According to the Ministry of Industry and Commerce, 80 percent of the country’s supermarket shelves are currently being dominated by local products, a development which has been corroborated by the Zimbabwe National Chamber of Commerce and Confederation of Zimbabwe Industries manufacturing survey reports.
Zimbabwe is witnessing a price increase madness especially of basic commodities in the local currency despite the same accessing foreign currency at official rates thereby creating a paradox that needs urgent government intervention.
It is in this regard that economic analysts have questioned the sincerity of the business owners who are now taking the auction platform as an arbitrage source of the greenback.
“The Foreign Auction System was introduced for a noble reason and due to profiteering tendencies by our business community the good initiative is now being abused at the expense of the whole economy,” said development economist, Mr Paison Tazvivinga.
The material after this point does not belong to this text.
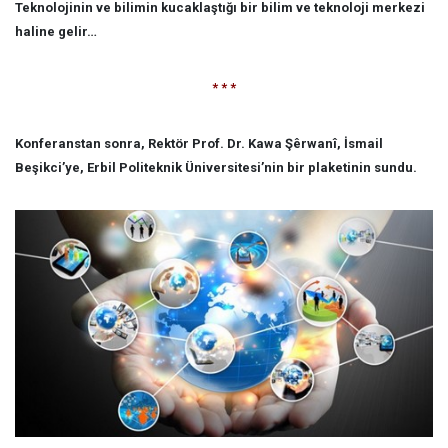
Teknolojinin ve bilimin kucaklaştığı bir bilim ve teknoloji merkezi
haline gelir…
* * *
Konferanstan sonra, Rektör Prof. Dr. Kawa Şêrwanî, İsmail
Beşikci’ye, Erbil Politeknik Üniversitesi’nin bir plaketinin sundu.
“The current price madness for goods and services being charged in the domestic currency has many causes and what is now needed is to have the Auction system streamlined or discontinued as manufacturers are just cashing in on this platform without the benefits cascading to the rest of the economy,” said economic analyst, Mr Kudakwashe Mugova.
The government is already seized with the irrational and unjust price increases being experienced by consumers and necessary measures are being instituted to redress the situation.